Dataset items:
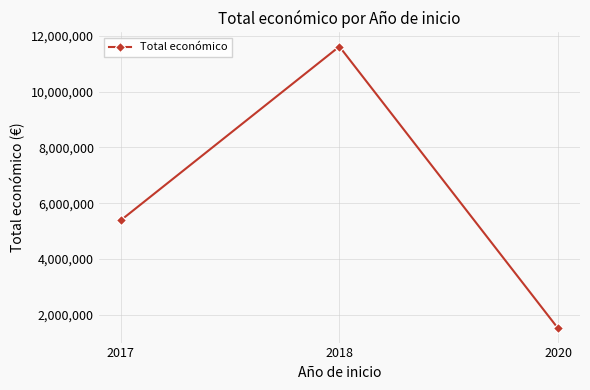

Reading left to right, list all the values displayed in this chart.

5385177	11615698	1513726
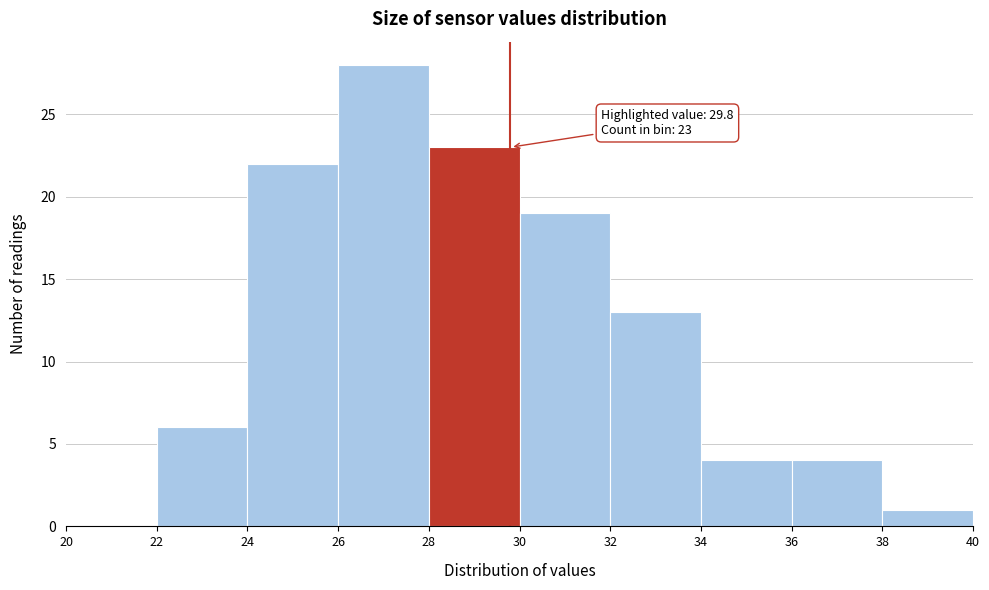

Which range on the x-axis has the tallest bar?

26 to 28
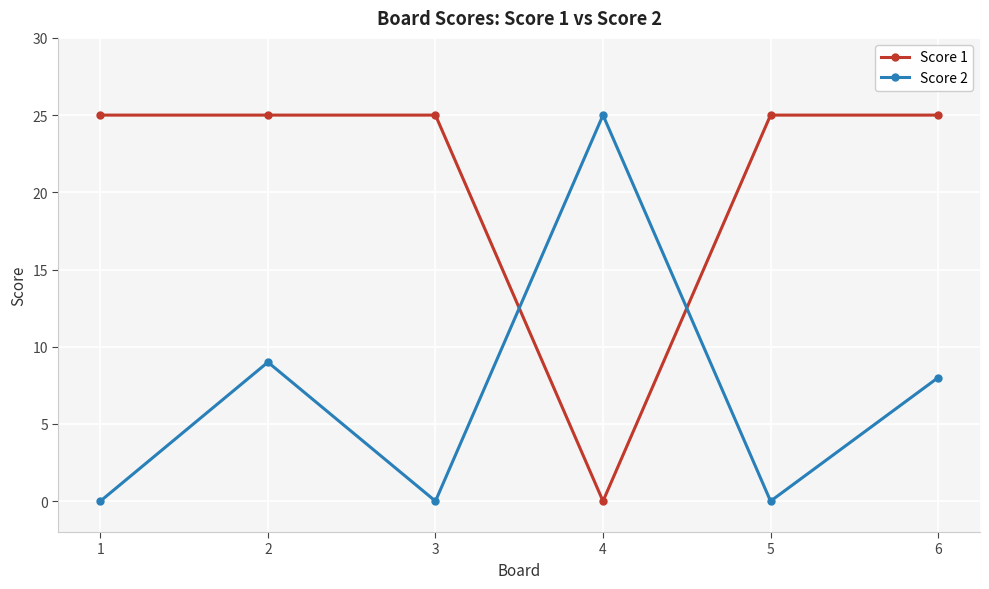

At 2, list the series in order from largest to smallest.

Score 1, Score 2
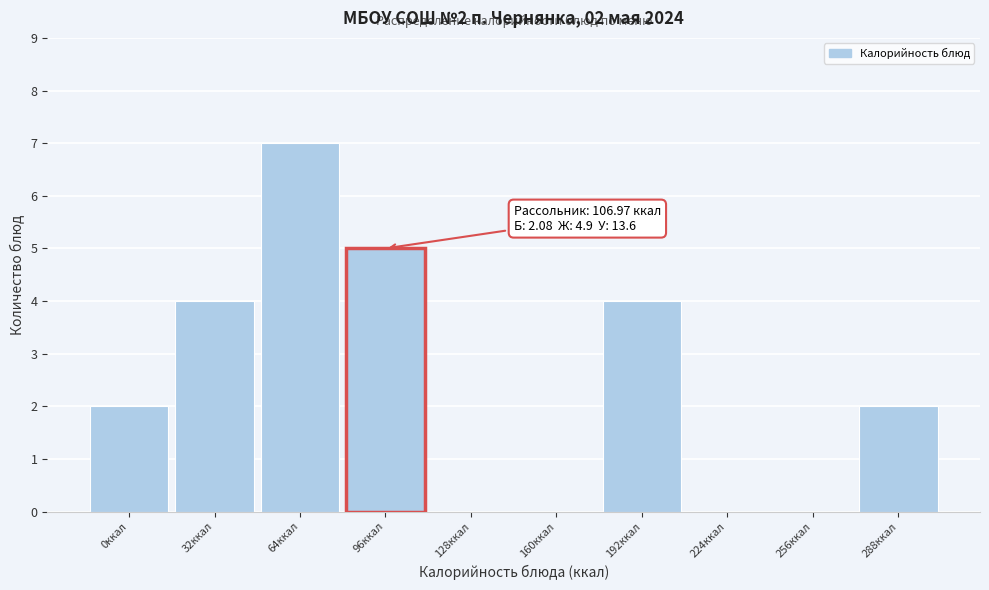

Reading left to right, transcribe all the data shown in this chart.

0ккал=2	32ккал=4	64ккал=7	128ккал=0	160ккал=0	192ккал=4	224ккал=0	256ккал=0	288ккал=2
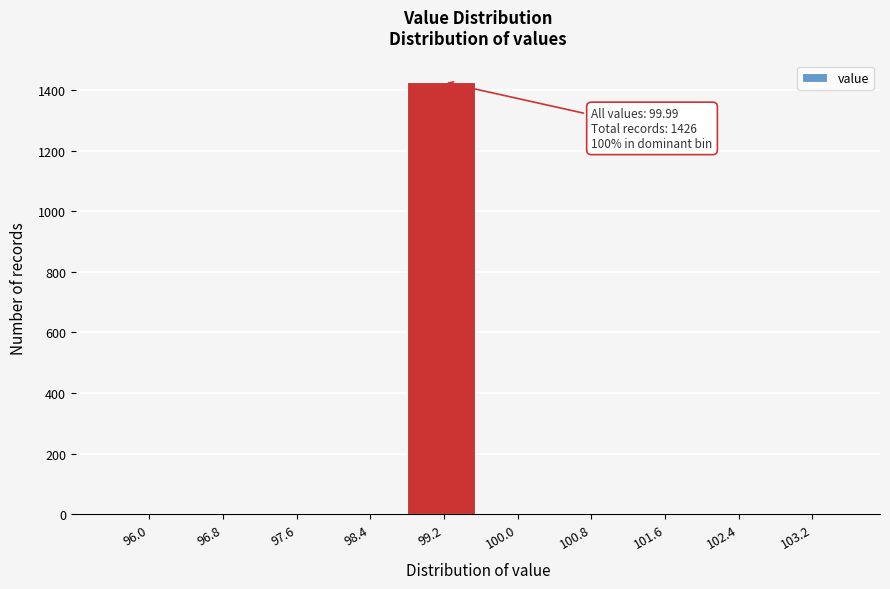

Reading right to left, extract all data points from this chart.

103.2=0	102.4=0	101.6=0	100.8=0	100.0=0	99.2=1426	98.4=0	97.6=0	96.8=0	96.0=0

→ Exercise details:
Reproduce every line of the data above verbatim, leaving out the pictures.

→ Result:
Reading left to right, list all the values displayed in this chart.

5385177	11615698	1513726

Which range on the x-axis has the tallest bar?

26 to 28

At 2, list the series in order from largest to smallest.

Score 1, Score 2

Reading left to right, transcribe all the data shown in this chart.

0ккал=2	32ккал=4	64ккал=7	128ккал=0	160ккал=0	192ккал=4	224ккал=0	256ккал=0	288ккал=2

Reading right to left, extract all data points from this chart.

103.2=0	102.4=0	101.6=0	100.8=0	100.0=0	99.2=1426	98.4=0	97.6=0	96.8=0	96.0=0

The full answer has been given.